La rencontre a été Inaugurée par le ministre du Travail, de l’Emploi et de la Sécurité sociale, et en présence du ministre de la Formation et de l’Enseignement professionnels, du ministre de l’Economie de la connaissance, des Start-ups et des Micro-entreprises, de l’ambassadeur de la Délégation de l’Union Européenne en Algérie, et de plusieurs ambassadeurs et délégations de pays de la région. L’événement s’est tenu à l’hôtel El Djazaïr les 28 et 29 novembre 2022.

Une centaine de participants, représentant des gouvernements, des organisations des travailleurs et des organisations des employeurs des pays de la région ainsi que des experts internationaux sur la question de l’économie informelle ont pris part à des discussions fructueuses et des échanges d’expériences tout au long des deux jours.

Cette première réunion régionale, qui marque le début d’une série de rencontres qui se poursuivront dans les autres pays participants au projet SOLIFEM, s’est achevée sur une restitution des conclusions dont les plus importantes sont :

1.Les délégations des pays participants ont réaffirmé l’importance du projet SOLIFEM ainsi que leur engagement en faveur de la réalisation de ses priorités, à savoir le soutien à la transition vers l’économie formelle, l’amélioration de l’employabilité à travers le dialogue social et le renforcement des systèmes de développement des compétences.

  1. Ils ont convenu à l’unanimité que la problématique de l’économie informelle, qui est bien réelle et commune, nécessite l’adoption de politiques et de mesures concertées, intégrées et adaptées au contexte national et qui doivent être mises en œuvre progressivement comme le stipule la recommandation no0 204 de l’Organisation International du Travail (OIT).
  2. Ils ont affirmé que les mesures et politiques devant être adoptées pour remédier à ce phénomène ne peuvent porter leurs fruits à atteindre les résultats souhaités sans l’instauration d’un dialogue social institutionnalisé, à la fois constructif, inclusif, bipartite et tripartite, et ce, à tous les niveaux (sectoriel, local et national).
  3. Ils ont souligné la nécessité d’adapter les politiques et stratégies relatives au monde du travail aux besoins des petites entreprises et de développer l’environnement de travail pour faire face aux risques émergents.
  4. Les participants ont également convenu que ces politiques devraient créer un environnement propice à la transition des unités économiques informelles vers l’économie formelle en offrant des incitations et des facilités, en mettant en place des mécanismes pour appliquer la législation du travail, garantir les droits, sécuriser l’environnement de travail et veiller à ce que tous les travailleurs, notamment les indépendants, bénéficient de la protection sociale et sanitaire.
  5. Ils ont souligné la nécessité de prendre en compte les conséquences des crises successives et de la situation actuelle sur les économies des pays, notamment le recours des entreprises et des travailleurs de l’économie formelle vers l’économie informelle pour s’assurer de la préservation des moyens de subsistance décents.
  6. Les participants ont également souligné la nécessité de renforcer et de développer les services d’inspection qui doivent couvrir les entreprises et les travailleurs de l’économie informelle, assurer l’application de la loi et appuyer les employeurs et les travailleurs dans la transition vers l’économie formelle.
  7. Ils ont indiqué qu’il était essentiel d’instaurer la confiance entre les mandants tripartites et de respecter les accords ainsi que les contrats.

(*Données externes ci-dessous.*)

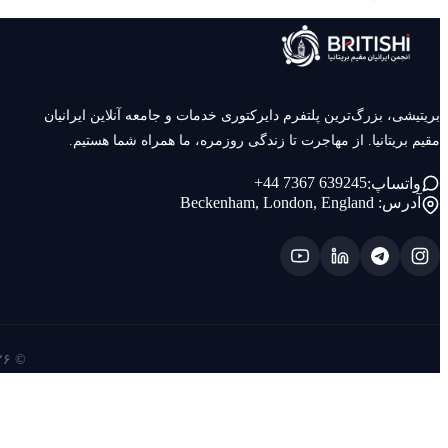
بریتیشی، بزرگ‌ترین پلتفرم دایرکتوری خدمات و جامعه آنلاین ایرانیان
مقیم بریتانیا. از مهاجرت تا زندگی روزمره، ما همراه شما هستیم.
+44 7367 639245
واتساپ:
آدرس:
Beckenham, London, England
© ۲۰۲۶ بریتیشی — تمامی حقوق محفوظ است. ساخته شده با ❤️ برای ایرانیان بریتانیا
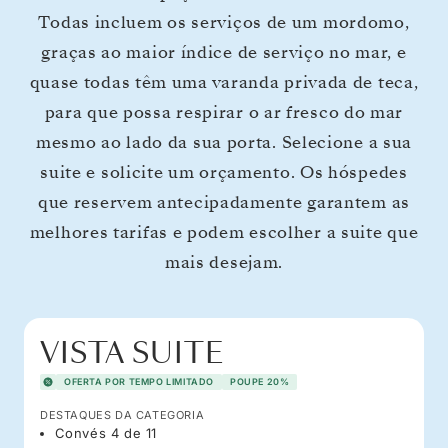
Todas incluem os serviços de um mordomo,
graças ao maior índice de serviço no mar, e
quase todas têm uma varanda privada de teca,
para que possa respirar o ar fresco do mar
mesmo ao lado da sua porta. Selecione a sua
suite e solicite um orçamento. Os hóspedes
que reservem antecipadamente garantem as
melhores tarifas e podem escolher a suite que
mais desejam.
VISTA SUITE
OFERTA POR TEMPO LIMITADO
POUPE 20%
DESTAQUES DA CATEGORIA
Convés 4 de 11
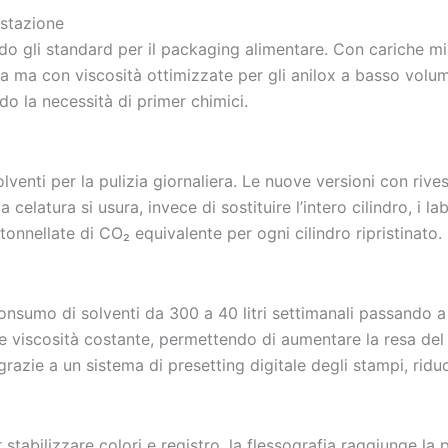
estazione
o gli standard per il packaging alimentare. Con cariche miner
fia ma con viscosità ottimizzate per gli anilox a basso volum
o la necessità di primer chimici.
lventi per la pulizia giornaliera. Le nuove versioni con rives
celatura si usura, invece di sostituire l’intero cilindro, i l
tonnellate di CO₂ equivalente per ogni cilindro ripristinato.
consumo di solventi da 300 a 40 litri settimanali passando 
e viscosità costante, permettendo di aumentare la resa del 
razie a un sistema di presetting digitale degli stampi, ridu
stabilizzare colori e registro, la flessografia raggiunge la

9.Les participants ont insisté sur la nécessité de créer un environnement propice permettant aux employeurs et aux travailleurs d’exercer leur droit de s’organiser, de négocier collectivement et de participer au dialogue social lors de la transition vers l’économie formelle.

  1. Les participants ont conclu la réunion en appelant à prendre en compte les besoins et les aspirations des jeunes et des femmes et à instaurer une communication continue pour favoriser leur inclusion.
  2. Les participants ont appelé l’organisation à soutenir les politiques et stratégies nationales liées à la transition de l’économie informelle vers l’économie formelle et à renforcer le programme de coopération au développement dans les territoires arabes occupés.